There was only one consolation for the election campaigners: The state party, which is far to the right within the AfD cosmos, became the second strongest force for the second time in a row.

When the first forecast ran over the screens at the AfD election party in Magdeburg, the body language of the party celebrities present also reflected the disappointment: Höcke applauded rather dutifully, just like the Saxon state chief Jörg Urban standing next to him.

The AfD honorary chairman Alexander Gauland, who had also traveled, looked almost unmoved - to see no trace of exuberant cheers.

The AfD co-federal chairman Jörg Meuthen, who has had an argument with Gauland and Höcke about the direction of the AfD since last May, was not on site in the state capital.

In contrast to internal rival and co-party leader Tino Chrupalla, Meuthen had not made campaign appearances in Saxony-Anhalt anyway.

The regional association had not invited him, as it was called internally.

Meuthen was not present on television on election evening either, but commented on the outcome via the news agency: The result was "overall good and respectable," after all, it was confirmed as the second strongest party.

After this rhetorical bow to the election campaigners, Meuthen could not resist an indirect swipe at the ultra-right camp in the AfD. In view of the "unmistakably desolate constitution of the competition", especially the CDU, in his opinion "an even stronger result would have been possible with an election campaign aimed more towards the center and less solely on protest". Meuthen demanded that this should now be analyzed within the party.

On site they tried other explanations.

The Saxon-Anhalt AfD top candidate Oliver Kirchner, who was brought up by the crisis of the state association in 2018 around the then and now resigned state and parliamentary leader André Poggenburg, spoke of five years of "agitation" against his party, in which he next to "the media" also included "the churches".

Kirchner no longer wanted to hear about the hope of a victory over the CDU, which had previously been nurtured internally.

"I hadn't given the goal," he said defiantly on ZDF, internally he only spoke of a possible result between "23 and 26 percent".

For the top candidate, one thing was particularly important: they were "People's Party" and had taken "the workers" away from the Left Party - in fact, the party was able to score again here.

Kirchner, but also Chrupalla, talked about a "conservative majority" in Saxony-Anhalt on the evening of the election.

Chrupalla was "very satisfied" with the result, the citizens wanted "a government made up of CDU and AfD".

But such claims by the AfD did not stand up to closer inspection: According to a survey by the research group Wahlen for ZDF, 91 percent of CDU supporters spoke out against working with the AfD.

The number on this election evening supported the course of the CDU Prime Minister Reiner Haseloff, who strictly rejects cooperation with the AfD, in an impressive way.

Höcke also looked for explanations.

He gave a short interview to the “One Percent” association, a group that is being observed by the Office for the Protection of the Constitution as a suspected right-wing extremist case.

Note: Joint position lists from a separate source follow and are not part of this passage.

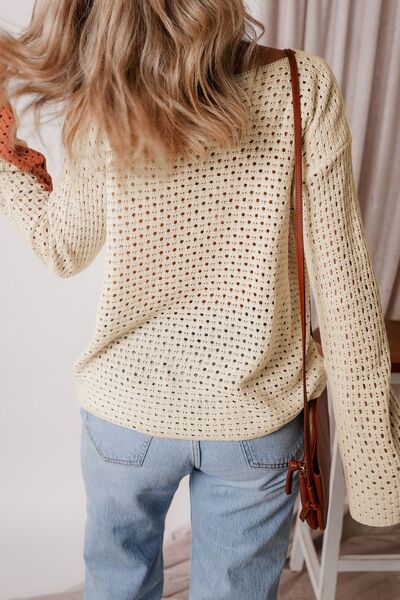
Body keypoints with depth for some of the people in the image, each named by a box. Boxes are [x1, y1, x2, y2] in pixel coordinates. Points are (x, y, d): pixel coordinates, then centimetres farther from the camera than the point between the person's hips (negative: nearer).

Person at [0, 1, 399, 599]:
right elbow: (343, 286, -15)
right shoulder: (305, 87, -15)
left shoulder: (103, 114, -15)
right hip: (257, 419, 1)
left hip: (125, 411, 0)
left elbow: (62, 249, 2)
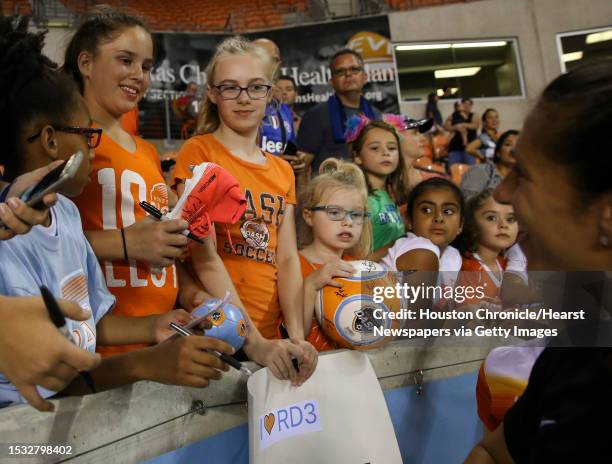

It was a "great result" under extremely difficult conditions, the established media had "really tried everything" to "badly write" the AfD.

In keeping with the internal-party power struggle, he also criticized the poor results of his AfD colleagues in the last state elections in Rhineland-Palatinate and Baden-Württemberg, in which the party suffered losses.

"The East," claimed right-wing extremist Höcke, "stands."